> [Text shown]:

>>>

Later on the day, the mass of protesters returned to the Bawaslu building, which had its perimeter barbed wire damaged in the previous day's protests and replaced. Another crowd also gathered at the Sarinah intersection, where they were contained by riot police. A McDonald's restaurant was damaged by protesters. Protests and light clashes also occurred in the Slipi area (in Palmerah, West Jakarta), where stone-throwing and tire-burning occurred. Some of the protesters claimed to have discovered hollow-point bullets in police vehicles, a claim which the police denied. On the other hand, the police reported having confiscated envelopes of money from arrested protesters, a claim which the opposition leaders denied. Separately, a Gerindra-labelled ambulance was held by the police following a riot, which stated that the Tasikmalaya-origin ambulance had carried stones and envelopes of money.

Authorities announced on 22 May that the sending of images and videos via social media applications, such as WhatsApp, would be restricted temporarily to prevent the spread of hoaxes and provocative content.

Riots continued in the night, with one fire truck being hijacked by a mob and its crew coerced to spray the anti-riot police. A rioting mob in Slipi, Palmerah was encountered by Indonesian Marine Corps troops, who negotiated with the group. The following day, Prabowo called on his supporters to "go home, rest and put their trust in the law", stating his intent to contest the election results.

<<<

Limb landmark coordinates
>>>

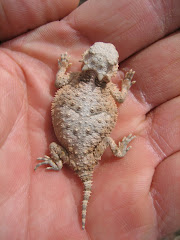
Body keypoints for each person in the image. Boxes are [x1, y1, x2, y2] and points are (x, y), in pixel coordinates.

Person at [0, 0, 179, 239]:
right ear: (112, 69)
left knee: (56, 147)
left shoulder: (72, 79)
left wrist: (62, 66)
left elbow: (59, 82)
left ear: (87, 58)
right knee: (94, 144)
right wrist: (124, 84)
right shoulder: (110, 91)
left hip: (71, 146)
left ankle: (59, 163)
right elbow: (122, 97)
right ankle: (116, 152)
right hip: (75, 147)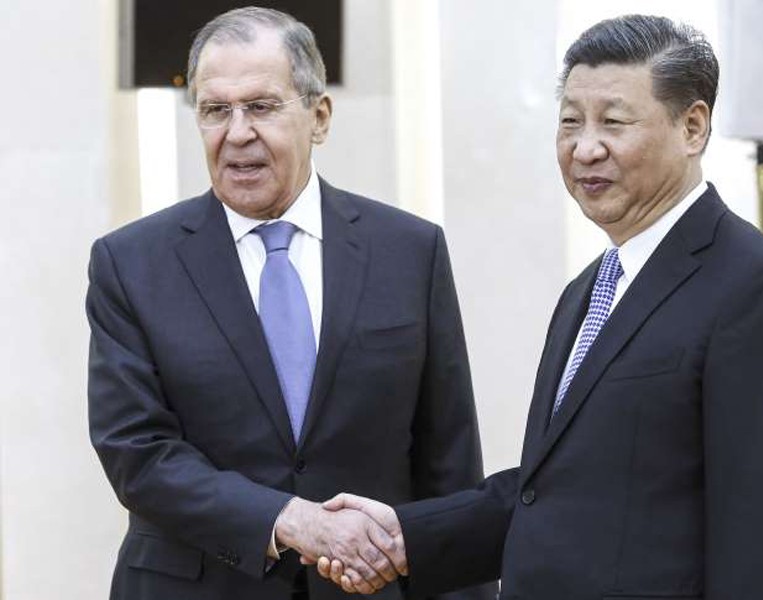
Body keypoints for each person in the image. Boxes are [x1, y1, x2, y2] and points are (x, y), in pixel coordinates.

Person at [311, 14, 763, 600]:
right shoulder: (588, 290)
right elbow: (554, 492)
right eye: (570, 122)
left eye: (614, 123)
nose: (585, 147)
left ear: (693, 127)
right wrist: (401, 536)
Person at [86, 7, 495, 600]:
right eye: (215, 110)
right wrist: (288, 520)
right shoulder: (130, 263)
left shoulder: (410, 250)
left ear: (319, 115)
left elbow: (449, 463)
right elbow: (137, 453)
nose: (237, 132)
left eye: (261, 106)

<<<

> [Tasks to perform]:
(a) Reproduce the stretch of the protest text from "Later on the" through "envelopes of money.".
(b) Condense the paragraph of the protest text that begins "Riots continued in the night" into a short bulleted list that keeps its main facts.
Rely only on the protest text for these tasks.

> [Answers to the tasks]:
(a)
Later on the day, the mass of protesters returned to the Bawaslu building, which had its perimeter barbed wire damaged in the previous day's protests and replaced. Another crowd also gathered at the Sarinah intersection, where they were contained by riot police. A McDonald's restaurant was damaged by protesters. Protests and light clashes also occurred in the Slipi area (in Palmerah, West Jakarta), where stone-throwing and tire-burning occurred. Some of the protesters claimed to have discovered hollow-point bullets in police vehicles, a claim which the police denied. On the other hand, the police reported having confiscated envelopes of money from arrested protesters, a claim which the opposition leaders denied. Separately, a Gerindra-labelled ambulance was held by the police following a riot, which stated that the Tasikmalaya-origin ambulance had carried stones and envelopes of money.

(b)
- Rioting went on through the night.
- A mob hijacked a fire truck and forced its crew to spray the anti-riot police.
- Indonesian Marine Corps troops encountered a rioting mob in Slipi, Palmerah, and negotiated with the group.
- The next day, Prabowo told his supporters to "go home, rest and put their trust in the law" and said he intended to contest the election results.